Racing was suspended at the track for much of March while authorities studied the racing surface for possible causes of the horse deaths. Races resumed after the state horse racing board approved a series of safety measures, including limits on certain types of medications administered to horses.

Los Angeles County District Attorney Jackie Lacey last month announced the creation of a task force to investigate the deaths of the horses at the track.

In an April 2 letter to the California Horse Racing Board, Sen. Dianne Feinstein, D-Calif., called for racing to be suspended at the track “until the cause or causes of these deaths can be fully investigated.”

“The Stronach Group (the track owners) is fully committed to modernizing our sport in a way that prioritizes the welfare and safety of horses above all,” Santa Anita said in a statement released April 16 in response to Lacey's announcement of the formation of the task force.

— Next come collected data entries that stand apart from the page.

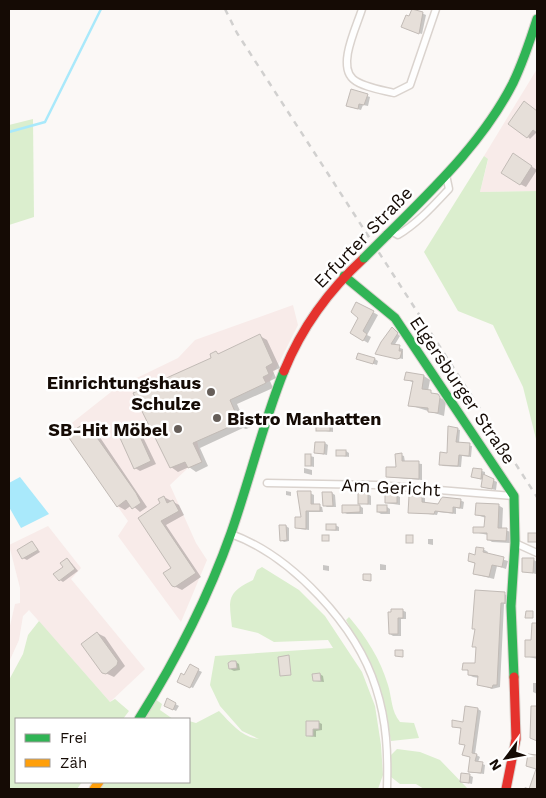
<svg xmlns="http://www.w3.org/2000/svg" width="546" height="798" font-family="'Work Sans',sans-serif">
<rect width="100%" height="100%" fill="#fbf8f6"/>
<g fill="#f8ebe9">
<polygon points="537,69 537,191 480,192 488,160 484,156"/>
<polygon points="293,305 298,325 270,381 230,400 236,414 242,411 247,421 237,426 236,424 197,441 202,462 188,468 170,485 196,543 207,560 181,622 118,536 128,521 63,430 116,388 178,358 195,340"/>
<polygon points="48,526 81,568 71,579 145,669 110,702 29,610 23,616 19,640 9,662 9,630 15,604 20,603 20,588 9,545"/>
</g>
<g fill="#dbeece">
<polygon points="33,119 34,217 9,225 9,125"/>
<polygon points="484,156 488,159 480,192 537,191 537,443 523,387 493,325 458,311 424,252"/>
<path d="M 262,567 L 299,590 L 325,616 L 362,672 L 375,706 L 381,745 L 383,775 L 378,789 L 98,789 L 102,782 L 189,782 L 189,721 L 196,723 L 219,711 C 231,723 241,737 259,739 L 242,731 L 220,706 L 210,685 L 215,656 L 333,648 L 328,640 L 274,642 L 258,633 L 232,627 C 229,600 226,593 253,580 L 257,570 Z"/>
<path d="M 349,617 C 367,638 380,659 388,685 C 392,698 391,711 400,722 L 414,723 L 419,738 L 391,741 C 382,690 371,664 346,620 Z"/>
<polygon points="39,621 110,702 115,699 129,711 123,719 16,719 16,782 82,782 77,789 9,789 9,680 23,654 28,635"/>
<polygon points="155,699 162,704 160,710 173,719 142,719"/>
<polygon points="397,749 420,752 440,760 468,789 424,789 416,784 400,784 391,777 391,755"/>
</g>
<polygon fill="#a9e9fb" points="20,477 49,514 21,528 9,507 9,483"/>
<g fill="#0003">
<polygon points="413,9 426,15 422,34 406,29"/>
<polygon points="367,96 370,97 368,106 363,105 361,110 350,107"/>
<polygon points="527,105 537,112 537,132 530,139 528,137"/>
<polygon points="519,158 537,170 526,187 520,184"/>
<polygon points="357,303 378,315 367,335 371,337 368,343 351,333 359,318"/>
<polygon points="395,331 400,336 394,346 403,349 403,359 377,354"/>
<polygon points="260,336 267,340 280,368 273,371 276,378 270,381 273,388 237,404 241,413 250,417 254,426 246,429 243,428 200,448 208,466 196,472 189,467 178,472 171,467 216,353 219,354"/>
<polygon points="375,359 378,361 377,365 360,360"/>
<polygon points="407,373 424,376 430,380 428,391 446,401 444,416 409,405 414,383 406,379"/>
<polygon points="330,419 333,421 333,432 318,430"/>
<polygon points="86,423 93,427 147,507 140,512 132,505 125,510 118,506"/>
<polygon points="457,429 460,430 459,444 472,446 471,457 462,456 461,467 443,466 440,464 448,455"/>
<polygon points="137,432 142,435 156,464 140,471 135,468"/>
<polygon points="325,443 328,445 327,455 316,453"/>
<polygon points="346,451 349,453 349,457 337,455"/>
<polygon points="306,455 314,457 314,467 306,465"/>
<polygon points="401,455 404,456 405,462 422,464 422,480 387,477 397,468"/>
<polygon points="304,468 312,470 312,475 304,473"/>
<polygon points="482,471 485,472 485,476 497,482 496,490 486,488 482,486 483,480 473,477"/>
<polygon points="286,491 291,492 291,496 286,495"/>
<polygon points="310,493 314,495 314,505 322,507 323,512 309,512 309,530 300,529 296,527 302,518"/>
<polygon points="332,493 335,495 336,507 327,507 324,505"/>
<polygon points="368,494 371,496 371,505 359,503"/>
<polygon points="396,495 400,497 400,505 386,503"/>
<polygon points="422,496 425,498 425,503 439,505 460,500 464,502 463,509 456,508 456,514 438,512 437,515 410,512 410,497"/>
<polygon points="164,497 179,505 184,515 166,525 201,577 182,590 172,585 173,568 139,518 161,504"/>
<polygon points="498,505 503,508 502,529 511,532 510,543 492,542 488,539 488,535 474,532 485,529 486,518 477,515"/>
<polygon points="343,506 360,506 363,508 363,514 347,514 343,512"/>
<polygon points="378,507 387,507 390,509 390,514 381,514 378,512"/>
<polygon points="335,525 339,527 339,531 327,530"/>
<polygon points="286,526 289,528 289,541 284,542 281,540"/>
<polygon points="428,539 433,539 433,545 428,544"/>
<polygon points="32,542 40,552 27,560 23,558"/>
<polygon points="483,549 488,552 487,555 508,561 506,569 497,566 494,579 474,574 476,564 469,561"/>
<polygon points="68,559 78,571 63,582 60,580"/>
<polygon points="534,560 537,562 536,574 523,571"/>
<polygon points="380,564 386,565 386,570 380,570"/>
<polygon points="323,565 329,566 329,571 323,570"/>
<polygon points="504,594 508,596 508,604 504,604 500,687 492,689 479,684 479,678 473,677 469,675 469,671 464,669 476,664 477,648 474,646"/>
<polygon points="402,610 406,612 406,619 401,619 401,636 393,636 390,634 389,613"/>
<polygon points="533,624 537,624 537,659 526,656 532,641"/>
<polygon points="97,633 105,637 125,666 114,677 103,672"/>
<polygon points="236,662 239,664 240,670 234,671 230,669"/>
<polygon points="190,666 202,672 193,688 178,681 185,677"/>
<polygon points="320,674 323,676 324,682 314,681"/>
<polygon points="533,683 537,683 537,694 533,692"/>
<polygon points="168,700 179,706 176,711 165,705"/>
<polygon points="478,709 481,711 475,754 480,757 478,762 485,765 484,774 469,772 472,757 466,745 460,743 462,729 453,726 464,723"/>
<polygon points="318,722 322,724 322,730 316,731 316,737 308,736"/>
<polygon points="529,755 537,756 537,789 524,789 525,787 530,789 537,769"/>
<polygon points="469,775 473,777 472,784 462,782"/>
</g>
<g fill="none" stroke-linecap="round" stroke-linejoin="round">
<polyline stroke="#a9e9fb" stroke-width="2.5" points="9,132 45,122 101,9"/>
</g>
<g fill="#e6dfd9" stroke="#c2bbb6">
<polygon points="412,9 423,12 419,34 401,27 406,15 409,16"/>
<polygon points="351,89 368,94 364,105 359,104 358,109 346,106"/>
<polygon points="524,101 537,111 537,133 533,130 527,138 508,124"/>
<polygon points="513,153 532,166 520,185 501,173"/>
<polygon points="356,302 374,311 363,331 367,334 363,341 350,333 358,318 351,312"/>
<polygon points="392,327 398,333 391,344 400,345 399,351 402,351 400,358 397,359 375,354 381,342"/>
<polygon points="260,334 273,363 266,367 269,374 263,377 266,383 230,400 236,414 242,411 247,422 237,426 236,424 193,443 202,462 188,468 185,462 170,468 133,393 211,358 210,354 216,351 218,354"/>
<polygon points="358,353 375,358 373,364 356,359"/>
<polygon points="406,372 424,375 422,389 431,390 431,393 438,394 440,397 438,413 428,412 428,408 408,406 413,381 404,380"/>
<rect x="316" y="418" width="14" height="13"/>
<polygon points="86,422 136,493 141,503 132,509 126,500 117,507 67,435"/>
<polygon points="448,426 458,428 456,442 470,443 469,456 459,455 458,466 439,465 440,452 447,453"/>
<polygon points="137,430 151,461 134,469 120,438"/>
<polygon points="315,442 325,442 324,454 314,453"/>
<rect x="336" y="450" width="10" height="6"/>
<polygon points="402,453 402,461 419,461 419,479 386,477 386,467 396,467 395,454"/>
<rect x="305" y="454" width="6" height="12"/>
<polygon points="473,468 482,469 481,479 471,477"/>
<polygon points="483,474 494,479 492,489 481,487"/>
<polygon points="297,491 311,491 311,504 320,504 320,511 306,511 306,529 295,528 295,517 301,517"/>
<polygon points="322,492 332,492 333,506 323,506"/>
<rect x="358" y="493" width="10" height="11"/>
<polygon points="385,493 397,494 397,503 385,503"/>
<polygon points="422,495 422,502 438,504 442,497 461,499 460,508 453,507 453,513 435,511 434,514 408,513 409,496"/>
<polygon points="164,496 167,503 173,500 179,511 161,521 196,573 175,587 172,586 163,573 171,568 138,518 160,503 158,499"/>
<polygon points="476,503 499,504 498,528 507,528 506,541 487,540 487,533 473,533 473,527 484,527 485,516 475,515"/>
<polygon points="342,505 360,505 360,512 342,513"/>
<rect x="377" y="505" width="10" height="7"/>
<rect x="326" y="524" width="10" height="6"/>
<polygon points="279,525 286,525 287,540 280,541"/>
<rect x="528" y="533" width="9" height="9"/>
<rect x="322" y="535" width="7" height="6"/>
<rect x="406" y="535" width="7" height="8"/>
<polygon points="32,541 38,550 22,559 17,550"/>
<polygon points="476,547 484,548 483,552 504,557 502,567 492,565 489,577 473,574 475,563 468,561 469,553 475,555"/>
<polygon points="67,558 75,569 59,581 53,574 63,567 60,563"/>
<polygon points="522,558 534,558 533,573 522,572"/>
<polygon points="363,574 371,574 371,581 363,580"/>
<polygon points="475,590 505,592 505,603 501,603 497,685 493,685 492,688 477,685 478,676 468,675 468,670 462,670 463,663 475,663 476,647 472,647 475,629 472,629"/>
<polygon points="391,609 403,609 403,618 398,618 398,634 389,634 388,612 391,612"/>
<polygon points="526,611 533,611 533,618 525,618"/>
<polygon points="532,623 537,623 537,657 525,657 525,640 531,640"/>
<polygon points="97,632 118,661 117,665 106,674 102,673 81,644"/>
<polygon points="395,650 403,650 403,657 395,656"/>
<polygon points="289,655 291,675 280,676 278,657"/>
<polygon points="231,661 236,661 237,668 229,669 228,663"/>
<polygon points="190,664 199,669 190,688 177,682 181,673 184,675"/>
<polygon points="320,673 321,681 313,681 312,674"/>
<polygon points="167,698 176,703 173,710 164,706"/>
<polygon points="465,706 478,708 472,753 477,754 475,761 483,762 481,773 468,772 470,757 462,755 465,745 459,744 461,728 452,727 452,720 463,722"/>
<polygon points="531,706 537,706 537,741 530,738"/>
<polygon points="306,721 319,721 319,729 313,729 313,736 306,736"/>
<polygon points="528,754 537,755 537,789 529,789 536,769 526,766"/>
<polygon points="461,773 470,774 469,783 460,782"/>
</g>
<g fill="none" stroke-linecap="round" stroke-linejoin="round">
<g stroke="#dad3ce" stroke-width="9">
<g id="street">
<path d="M 362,9 C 357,26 337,65 353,79 C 362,87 382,90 394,93 L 410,85 L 436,9"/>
<path d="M 391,231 L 398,235 C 418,223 433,206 449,189 L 446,175"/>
<polyline points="267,483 377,485 514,496"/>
<path d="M 231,534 C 292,556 357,626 376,688 C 387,722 388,754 387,789"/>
<polyline points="515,543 537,553"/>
</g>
</g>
<g stroke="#dad3ce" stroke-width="11">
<g id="fast">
<path d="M 387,235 C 433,189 483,142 513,83 C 523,62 530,41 537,19"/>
<polyline points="344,276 395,318 514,496 515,543 511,606 514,677"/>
<path d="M 139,719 C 176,660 208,598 231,533 C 250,479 263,423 284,371"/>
</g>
</g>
<g stroke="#dad3ce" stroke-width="11">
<polyline id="slow" points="94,789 99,782"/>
</g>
<g stroke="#dad3ce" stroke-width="11">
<g id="jam">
<path d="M 284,371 C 302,327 329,290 364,258"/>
<polyline points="506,789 516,739 514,677"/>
</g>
</g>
<use href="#street" stroke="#fefefe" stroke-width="6"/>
<use href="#fast" stroke="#30b455" stroke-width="9"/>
<use href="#slow" stroke="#ff9f0a" stroke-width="9"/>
<use href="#jam" stroke="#e5322d" stroke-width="9"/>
<polyline stroke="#d1d0cf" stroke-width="2.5" stroke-dasharray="6 6" stroke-linecap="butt" points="225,9 237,33 537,497"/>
<g stroke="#dad3ce" stroke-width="11" stroke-linecap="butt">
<polyline id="fast-bridge" points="364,258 387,235"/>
</g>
<use href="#fast-bridge" stroke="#30b455" stroke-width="9"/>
</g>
<g fill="#665e59" stroke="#fff" stroke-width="2">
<circle cx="211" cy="392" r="5"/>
<circle cx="217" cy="418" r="5"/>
<circle cx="178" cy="429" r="5"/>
</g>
<g text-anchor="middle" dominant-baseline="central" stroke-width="5" stroke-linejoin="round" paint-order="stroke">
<g font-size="18" fill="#150b05" stroke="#fff">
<text transform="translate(363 237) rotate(-46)">Erfurter Straße</text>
<text transform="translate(463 390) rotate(56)">Elgersburger Straße</text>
<text transform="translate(391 487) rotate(3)">Am Gericht</text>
</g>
<g font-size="18" font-weight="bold" fill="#150b05" stroke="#fff" text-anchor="end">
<text x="201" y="382">Einrichtungshaus<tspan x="201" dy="21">Schulze</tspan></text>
<text x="227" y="418" text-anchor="start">Bistro Manhatten</text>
<text x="168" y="429">SB-Hit Möbel</text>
</g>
</g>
<rect width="546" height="798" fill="none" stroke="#150b05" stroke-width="20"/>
<rect x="15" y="718" width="175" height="65" fill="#ffffff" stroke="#a19d9b"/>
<rect x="25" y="734" width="25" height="8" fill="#30b455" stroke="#a19d9b"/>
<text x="60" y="743" font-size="15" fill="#150b05">Frei</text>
<rect x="25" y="759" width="25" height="8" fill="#ff9f0a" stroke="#a19d9b"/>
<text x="60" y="768" font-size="15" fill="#150b05">Zäh</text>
<g transform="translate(506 758) rotate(238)" stroke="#ffffff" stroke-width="4" paint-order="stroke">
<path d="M0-4L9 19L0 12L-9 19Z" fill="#150b05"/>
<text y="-8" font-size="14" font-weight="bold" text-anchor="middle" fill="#150b05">N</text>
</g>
</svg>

“We will work with anyone -- including the District Attorney's Office -- that shares our commitment to this cause.”

In early April, Santa Anita officials announced a series of new measures to help bolster the safety of horses at the track including restrictions on certain medications, requiring trainers to get permission in advance before putting a horse through a workout and investing in diagnostic equipment to aid in the early detection of pre-existing conditions.